Halloween Candy May Cause Obesity, Study Finds

Boulder, October 28, 2008 -- A seven-year dietary and fitness study released today reaches the disturbing conclusion that Halloween candy, long a staple of American holiday witches, goblins, vampires and presidents of all ages, may be a contributing factor in obesity.

The study, which tracked the flab ratios and eating habits of over 4,000 young individuals in 20 cities across the United States, concludes that "Halloween candy, if consumed in excessive quantities, almost certainly contributes to short-term and potentially long-term weight gain."

Halloween has long been revered by the nation's youth as a once-a-year opportunity to roam the neighborhood in colorful costumes and plastic masks, all the while accumulating copious quantities of highly sweetened non-nutritious foodstuffs by hounding and harassing homeowners, a practice known as "Trick-or-treating".

Popular Halloween costumes this year include, in addition to the traditional staple outfits of witches, goblins, magicians and characters viewed on Saturday morning infomercials, such frightening new favorites as the Scooter Libby mask, the Supreme Court Justice Samuel Alito costume, and the Frankencheney monster, a skin-crawling morph of Dick Cheney and Frankenstein.

The Halloween candy study, which was commissioned by the American Bran Manufacturers and performed by the University of Colorado's Flab Institute, found that today's average youngsters accumulate and consume what could amount to dangerous quantities of sweetened confections during the holiday.

"The typical dietary recommendation for candy bars, jelly beans, chewing gum and so forth is a maximum intake of 22 pounds per year for a typical 12-year-old child," said Dr. Skimpy deGhoul, who headed the dietary study. "The youngsters we've followed over the past seven years generally gathered and ate that much candy in a single night – and this is in addition to their regular annual intake, which is already pushing the top end of the scale. They're not only porking out at a rate that can lead to what we call 'galloping obesity', they're actually risking diabetic shock."

According to Dr. deGhoul's projections, young Halloween-celebrating Americans gain a combined total of nearly 70 million pounds of flab between October 31 and November 2, the time by which most of their Halloween loot is generally fully consumed or confiscated.

"That number's a lot more frightening than anything you're likely to see on Halloween night," said Dr. deGhoul. "These kids gain an average of 2.2 pounds in less than three days. And given the levels of lassitude, sloth and general lack of exercise experienced by most teens and pre-teens these days, there's very little likelihood that they're ever going to lose that extra weight.
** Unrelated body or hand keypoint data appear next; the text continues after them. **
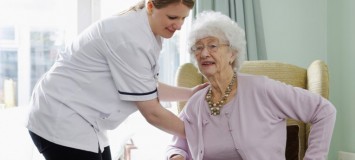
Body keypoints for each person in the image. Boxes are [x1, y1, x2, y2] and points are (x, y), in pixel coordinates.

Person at [26, 0, 208, 159]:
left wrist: (190, 93)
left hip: (83, 119)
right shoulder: (130, 37)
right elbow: (152, 112)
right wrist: (203, 134)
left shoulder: (147, 31)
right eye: (172, 17)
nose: (179, 25)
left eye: (183, 18)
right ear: (150, 6)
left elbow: (145, 86)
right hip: (61, 116)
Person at [166, 11, 336, 160]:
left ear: (232, 53)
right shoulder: (196, 103)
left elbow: (323, 111)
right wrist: (176, 156)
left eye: (212, 45)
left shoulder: (261, 89)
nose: (203, 53)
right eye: (198, 47)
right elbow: (177, 144)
For some of them, the only exercise they get in a year is that one night of Halloween candy collection."

Dr. deGhoul said that the children they tracked, who were between six and eleven years of age at the commencement of the study, gained weight at a rate roughly 30% higher than a control group of children who, for religious, cultural or other reasons, did not participate in Halloween trick-or-treating. All the children in the study were either significantly overweight or actually obese by the study's conclusion.

"Their flab accumulation was steadily higher throughout the year than non-trick-or-treaters, and would then spike hugely around the first of November each year," said Dr. deGhoul.

"They would then continue from that new plateau, only at a slightly increased rate," he continued. "In other words, these annual jolts of massive quantities of candy were, in some respects, cumulative. The more sugar their bodies absorbed, the more they could tolerate and the more their bodies craved. Each year, therefore, they would perform longer trick-or-treat rounds, accumulating ever larger bags of candy. And the candy would be consumed in a shorter time period each year, leading to an even more harmful spike in sugar and fatty tissue accumulation."

Dr. deGhoul said any specific recommendations regarding the practice of collecting and binge-consuming Halloween candy were outside the scope of the project.

"However, giving the trick-or-treaters an apple or an orange instead of candy once in a while," he said, "might not be such a bad thing. That is, if you don't mind having to buy a new mailbox and scrape toilet paper out of all the trees in your front yard once a year."